--- begin Record list ---
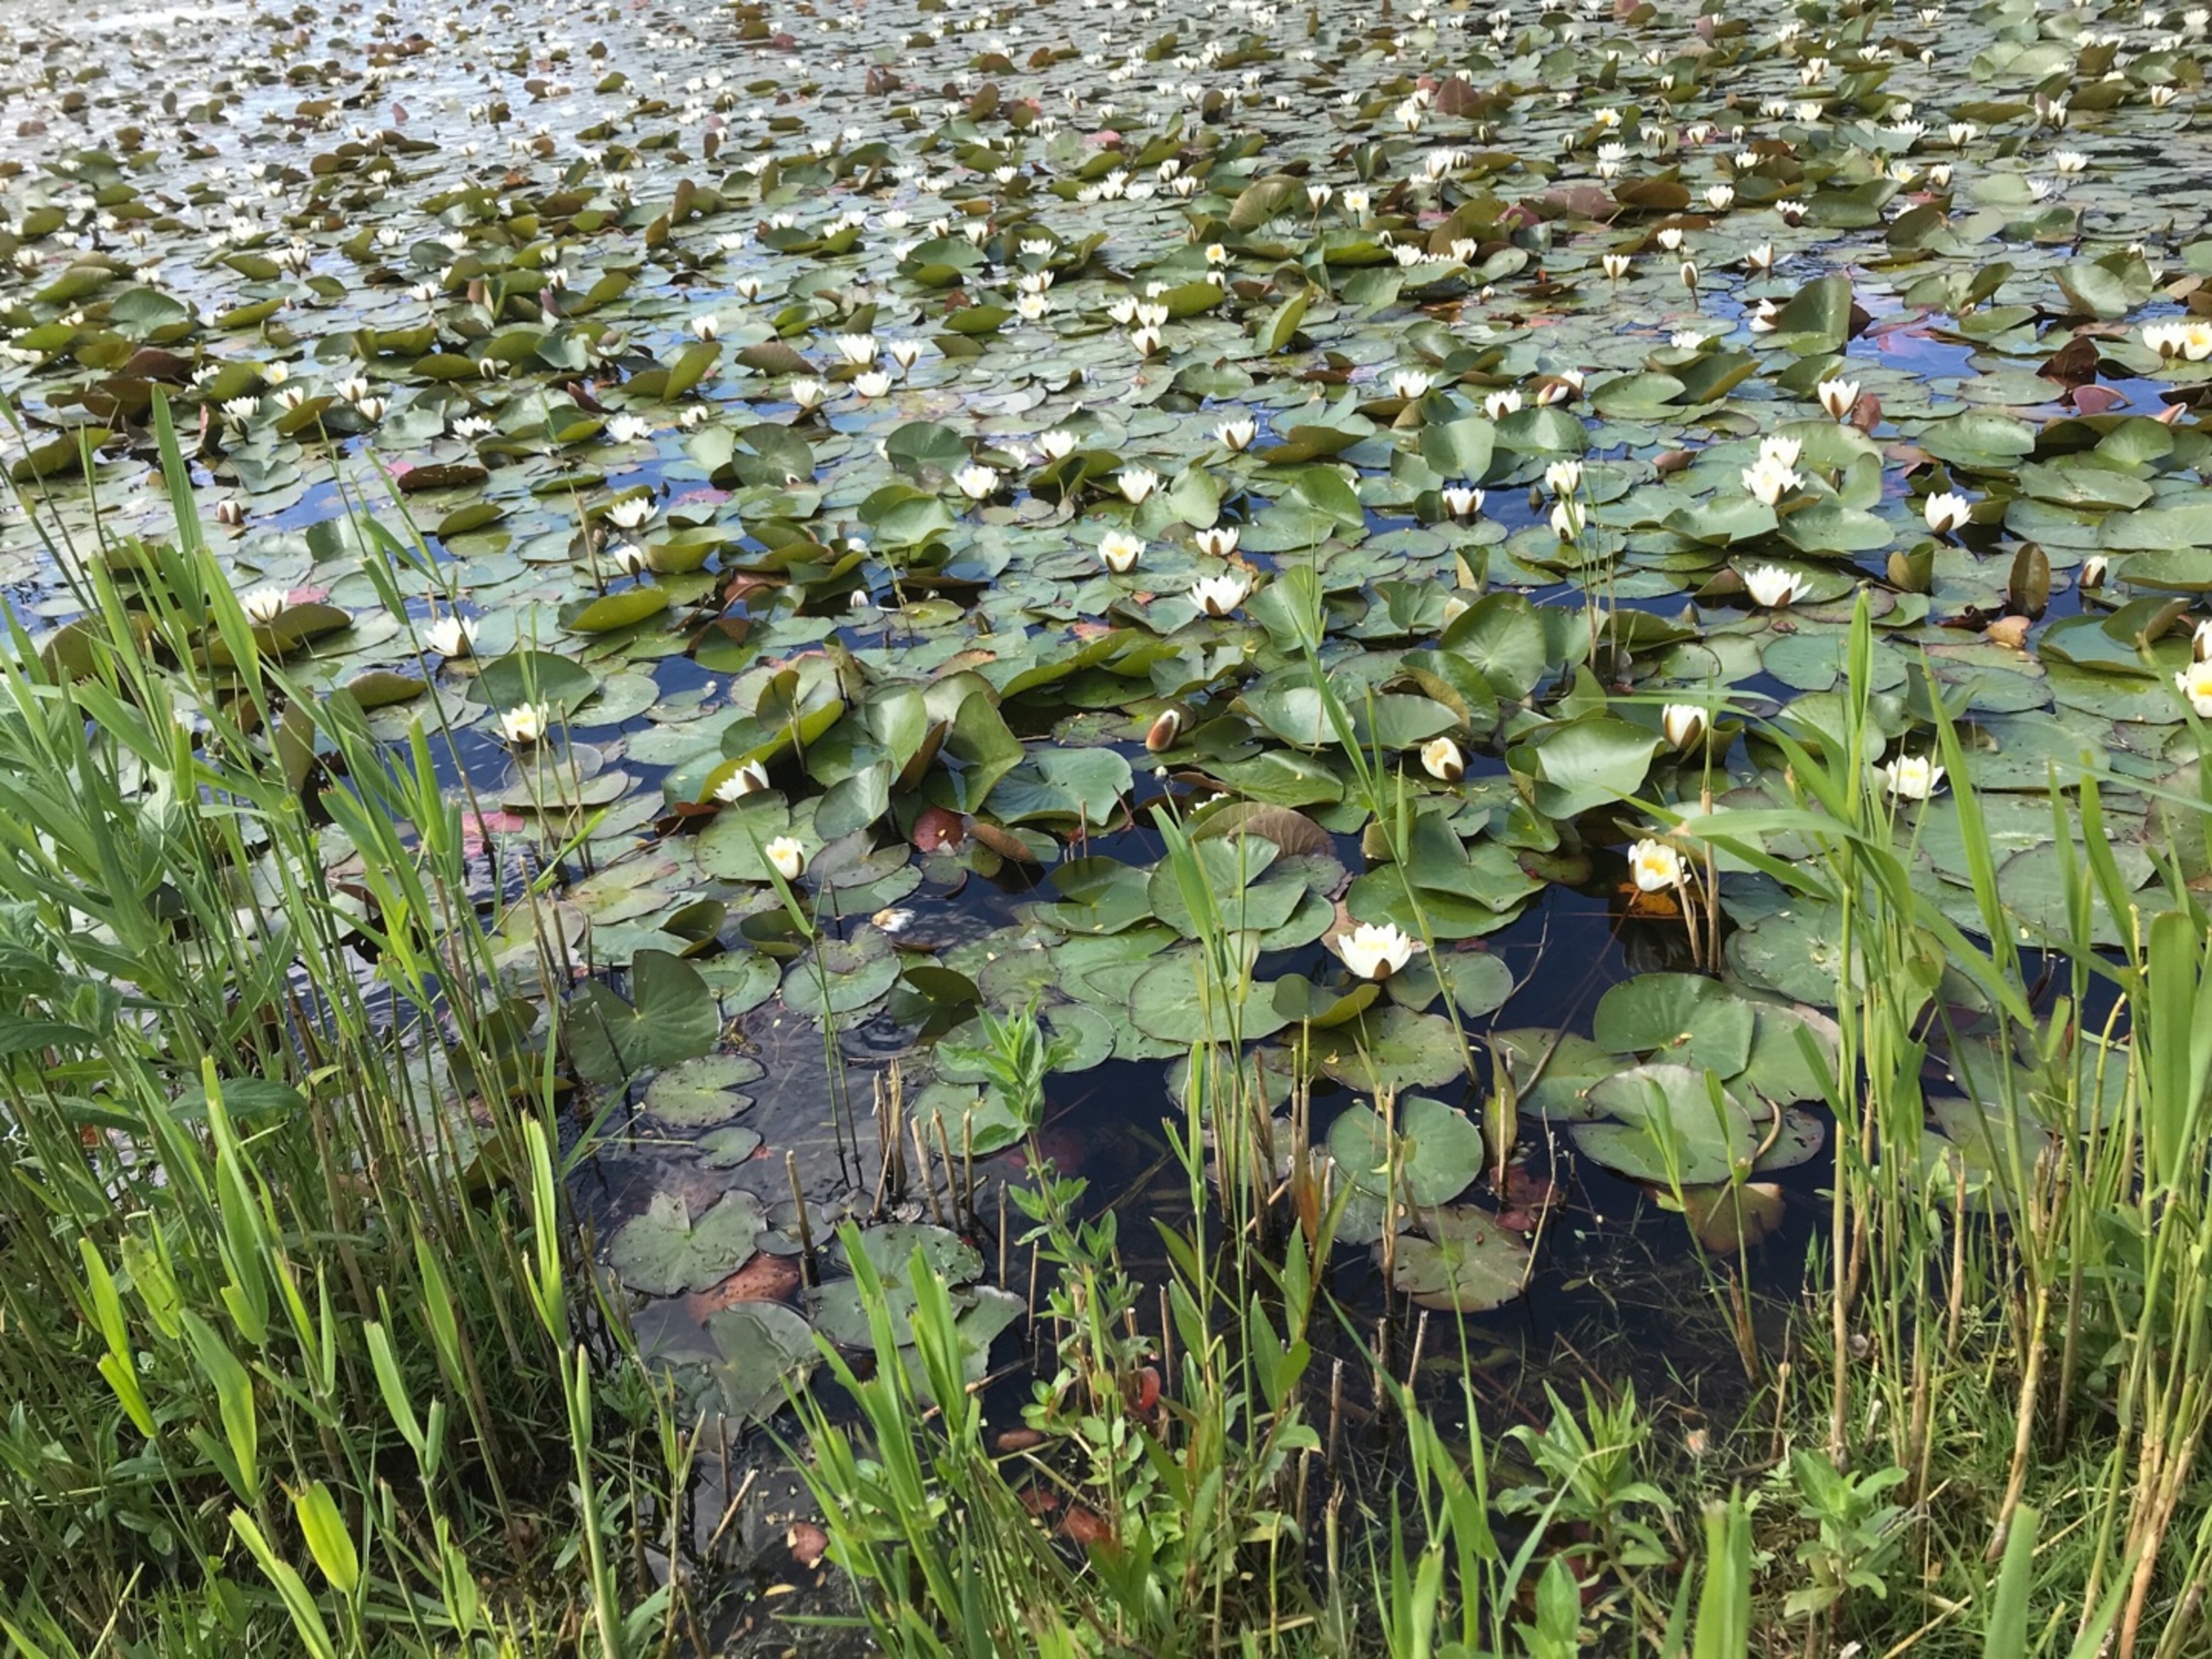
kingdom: Plantae
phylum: Tracheophyta
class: Magnoliopsida
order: Nymphaeales
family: Nymphaeaceae
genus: Nymphaea
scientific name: Nymphaea alba
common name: Hvid åkande
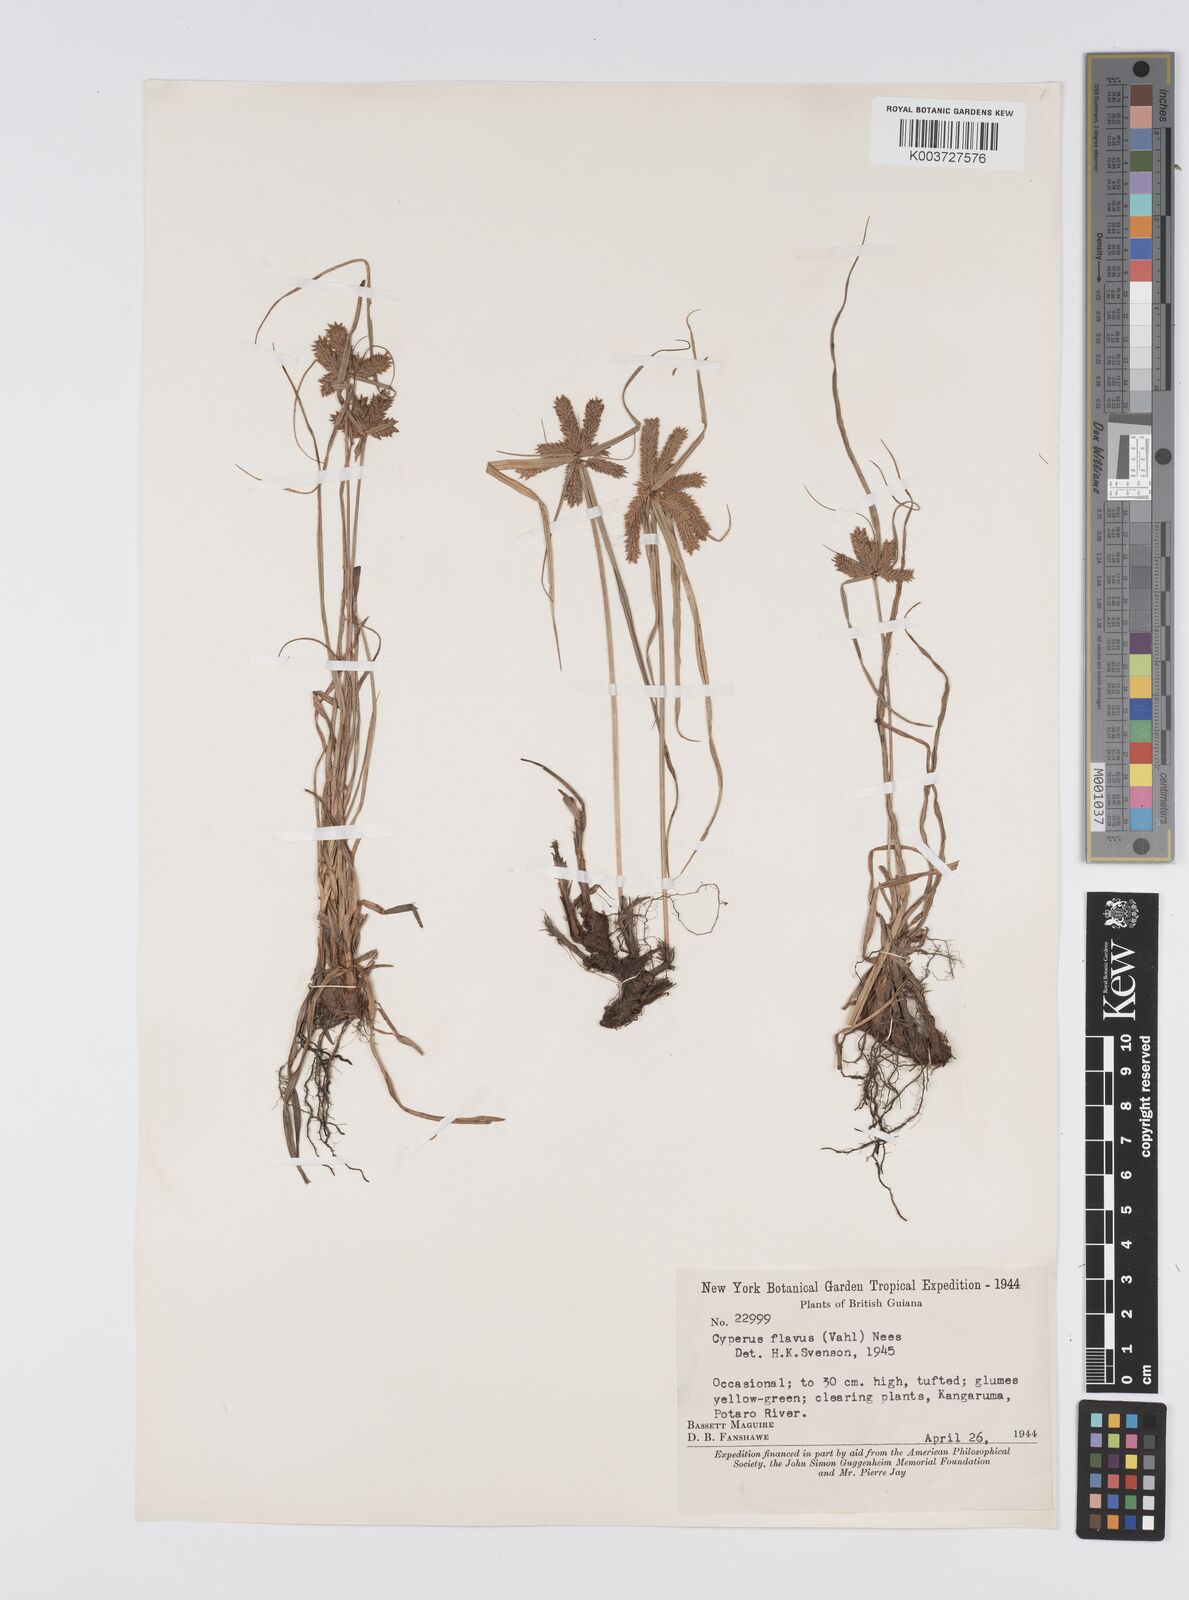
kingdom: Plantae
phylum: Tracheophyta
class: Liliopsida
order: Poales
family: Cyperaceae
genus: Cyperus
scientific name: Cyperus aggregatus
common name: Inflatedscale flatsedge
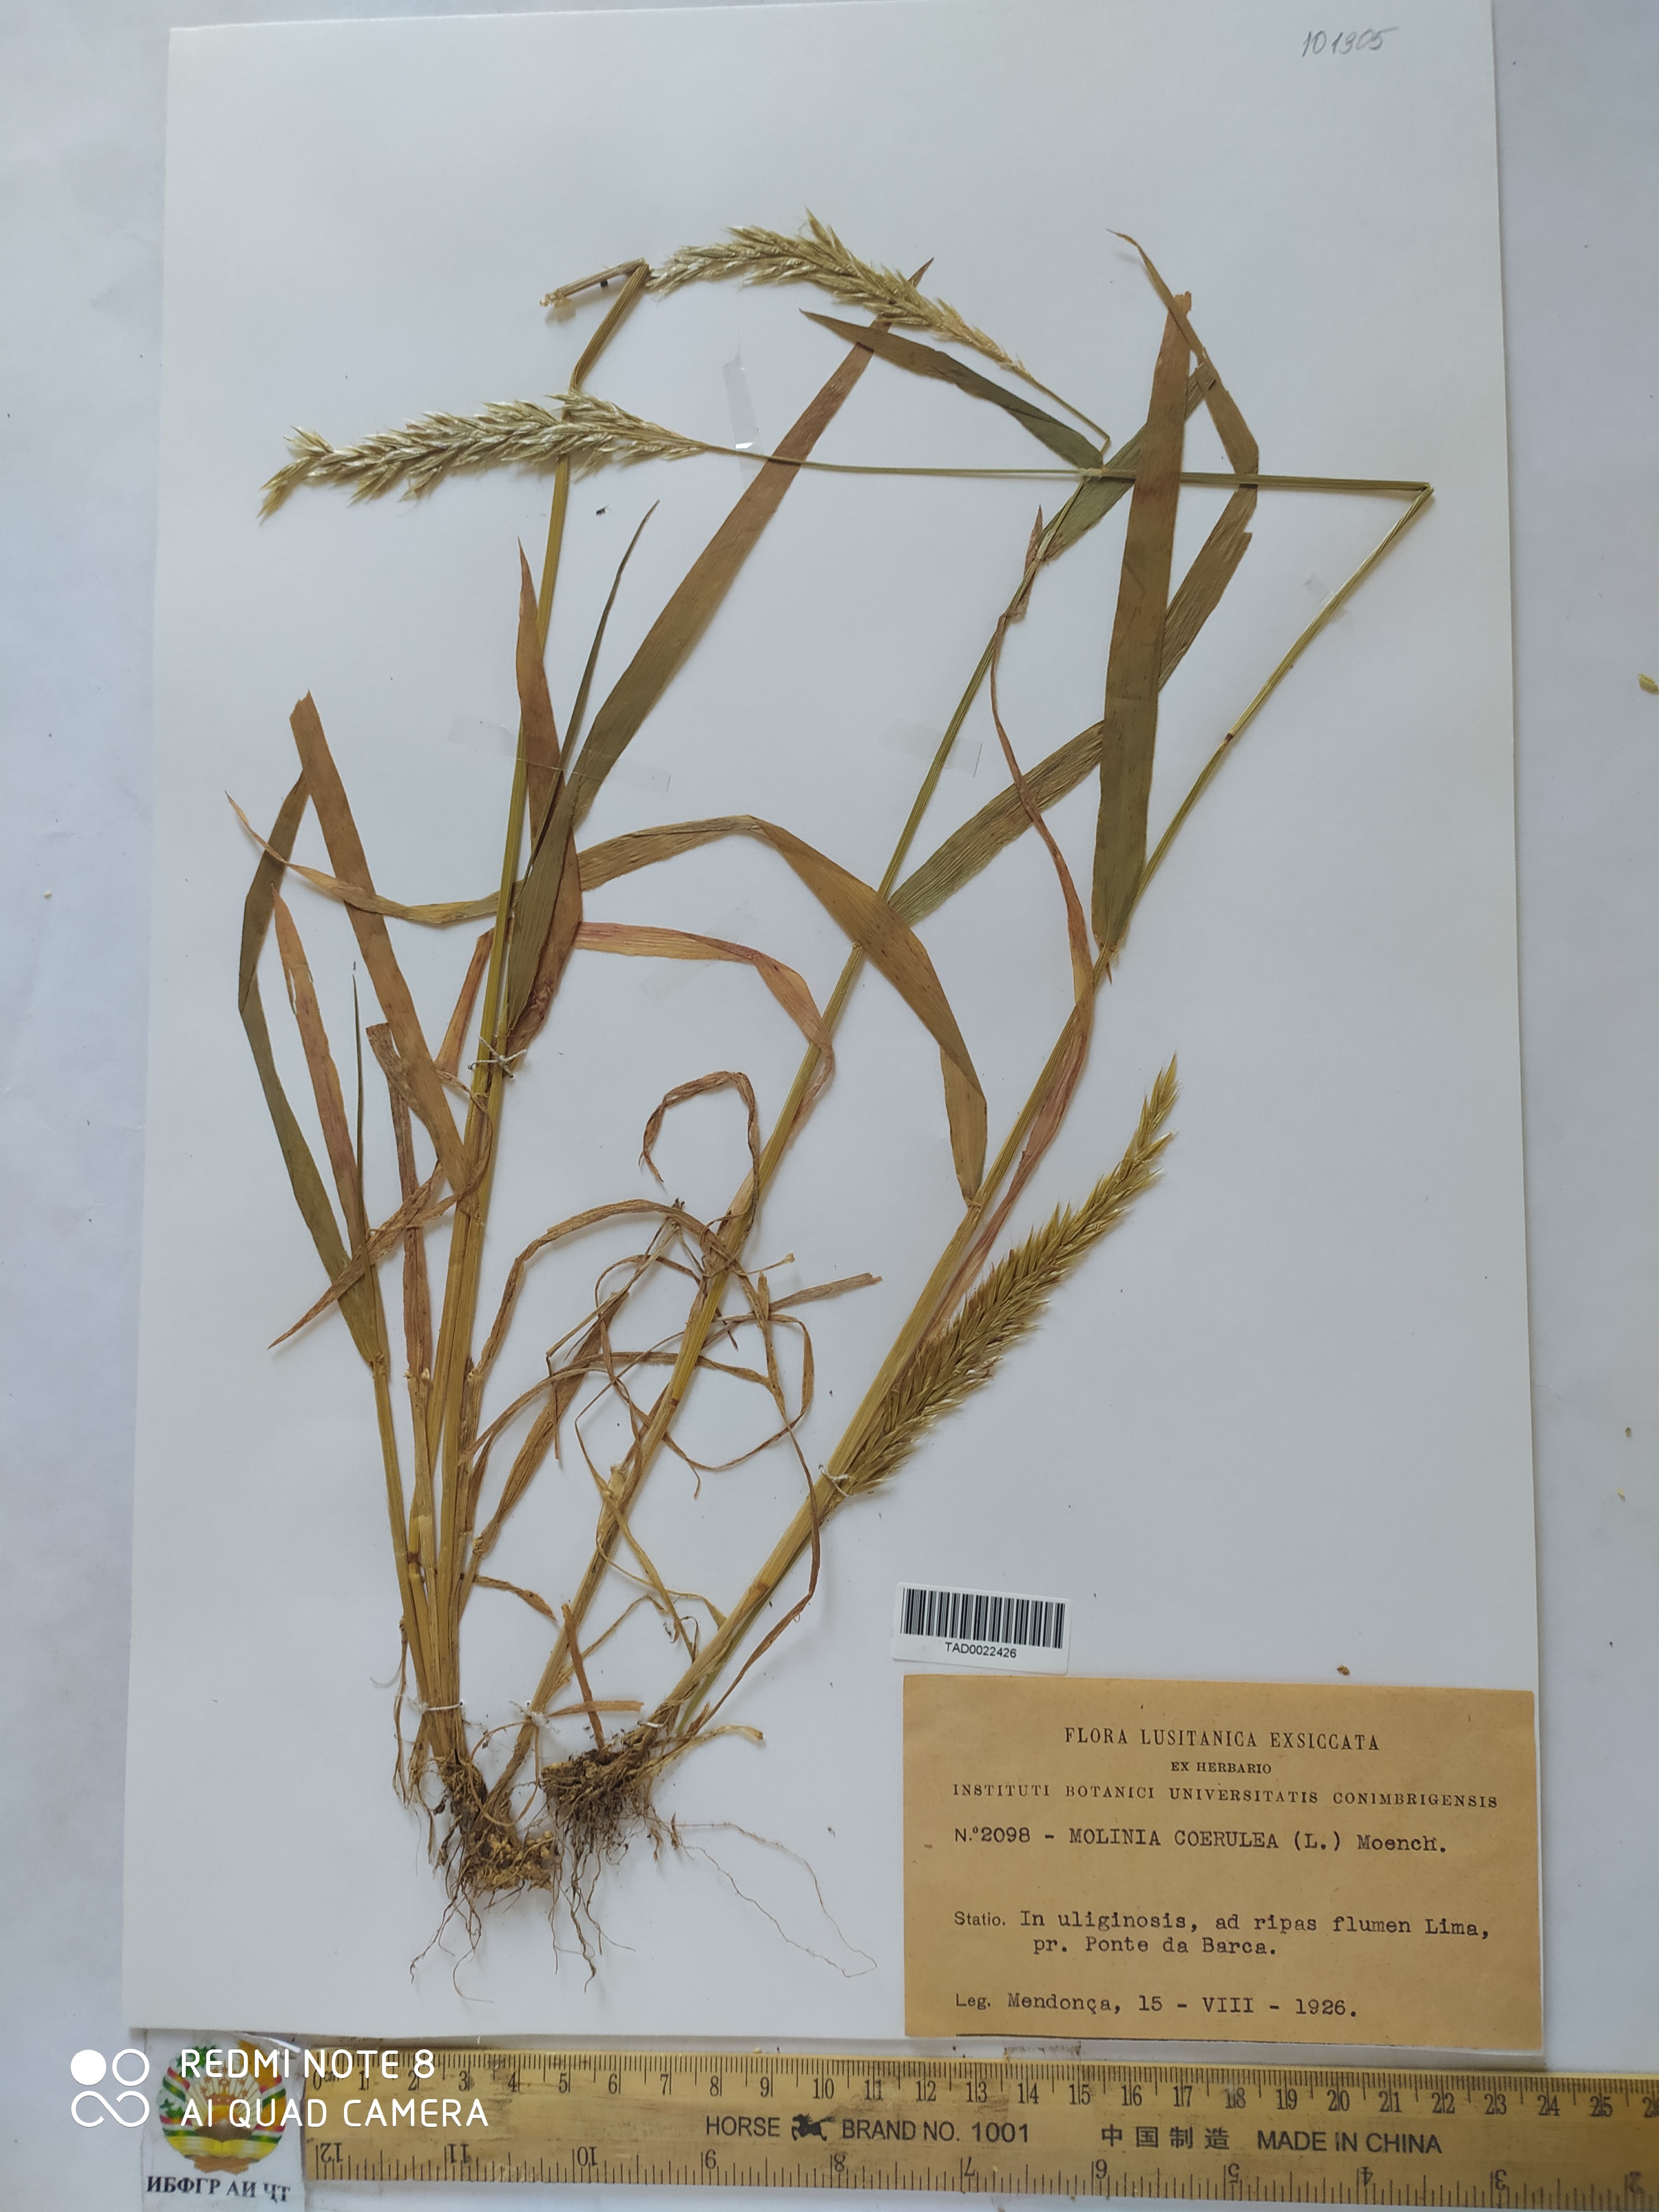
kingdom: Plantae
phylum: Tracheophyta
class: Liliopsida
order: Poales
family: Poaceae
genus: Molinia
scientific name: Molinia caerulea
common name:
--- end Record list ---
◆ Set exercise:
Reproduce every line of the rows above as they appear, but leave out the pictures.

◆ Completed exercise:
kingdom: Plantae
phylum: Tracheophyta
class: Magnoliopsida
order: Nymphaeales
family: Nymphaeaceae
genus: Nymphaea
scientific name: Nymphaea alba
common name: Hvid åkande
kingdom: Plantae
phylum: Tracheophyta
class: Liliopsida
order: Poales
family: Cyperaceae
genus: Cyperus
scientific name: Cyperus aggregatus
common name: Inflatedscale flatsedge
kingdom: Plantae
phylum: Tracheophyta
class: Liliopsida
order: Poales
family: Poaceae
genus: Molinia
scientific name: Molinia caerulea
common name:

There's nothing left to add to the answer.